_Description of the task_:
Please turn the data, everything from the start down to the line containing "Recorded value: 1100; rpm", into a two-column CSV headed text and answer, with one row for each text and its answer. Put each value in a single quoted field with line breaks changed to spaces, and leave the pictures out.

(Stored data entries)
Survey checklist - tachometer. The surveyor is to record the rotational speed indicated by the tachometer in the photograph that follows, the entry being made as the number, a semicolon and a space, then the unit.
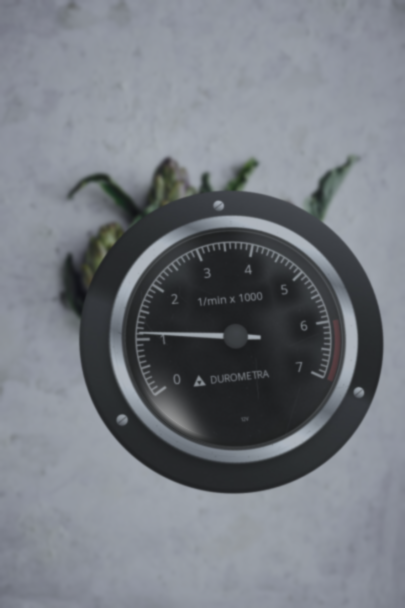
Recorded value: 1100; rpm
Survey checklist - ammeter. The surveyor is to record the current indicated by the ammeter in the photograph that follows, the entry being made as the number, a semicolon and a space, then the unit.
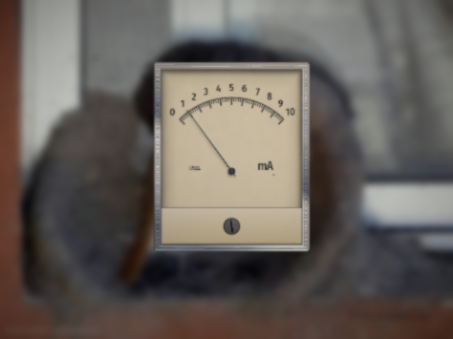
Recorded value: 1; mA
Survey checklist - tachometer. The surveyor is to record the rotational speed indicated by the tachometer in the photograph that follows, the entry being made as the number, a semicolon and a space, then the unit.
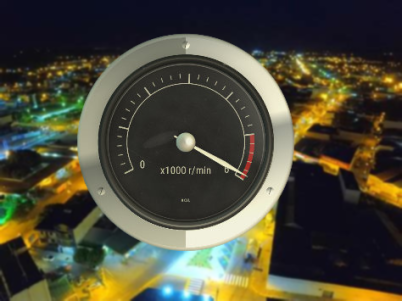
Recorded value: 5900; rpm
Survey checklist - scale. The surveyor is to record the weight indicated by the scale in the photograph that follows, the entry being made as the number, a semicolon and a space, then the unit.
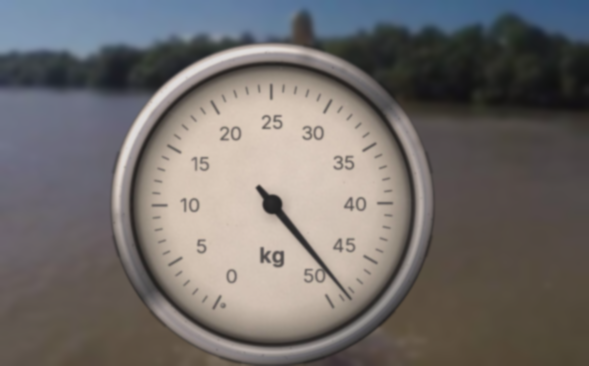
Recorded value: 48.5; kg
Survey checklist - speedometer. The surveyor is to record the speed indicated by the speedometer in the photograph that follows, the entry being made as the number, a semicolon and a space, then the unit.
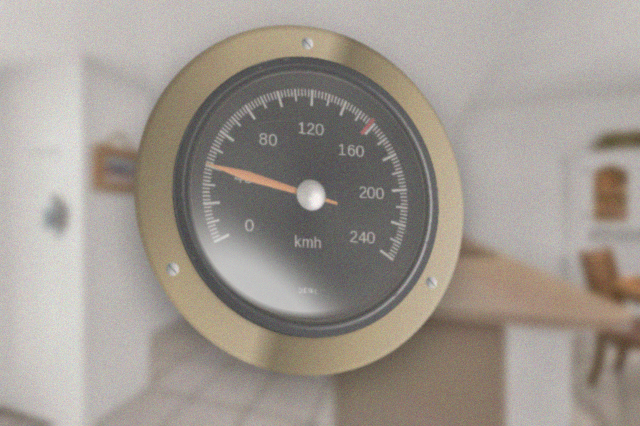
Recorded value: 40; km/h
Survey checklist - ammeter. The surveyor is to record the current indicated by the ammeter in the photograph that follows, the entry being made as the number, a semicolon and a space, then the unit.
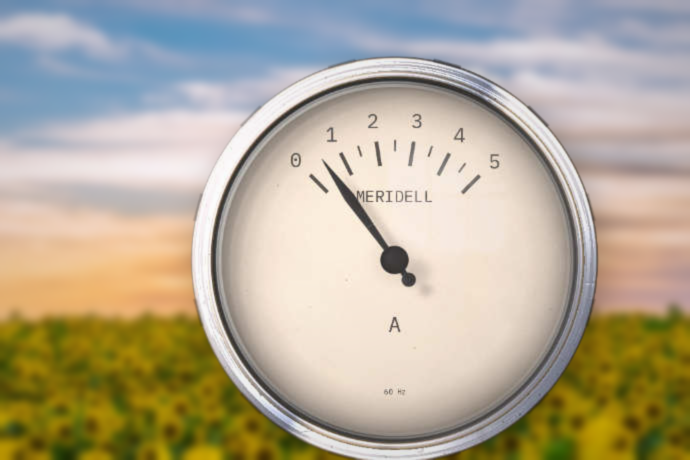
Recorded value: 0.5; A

_Response to the task_:
text,answer
"Survey checklist - tachometer. The surveyor is to record the rotational speed indicated by the tachometer in the photograph that follows, the entry being made as the number, a semicolon and a space, then the unit. Recorded value:","1100; rpm"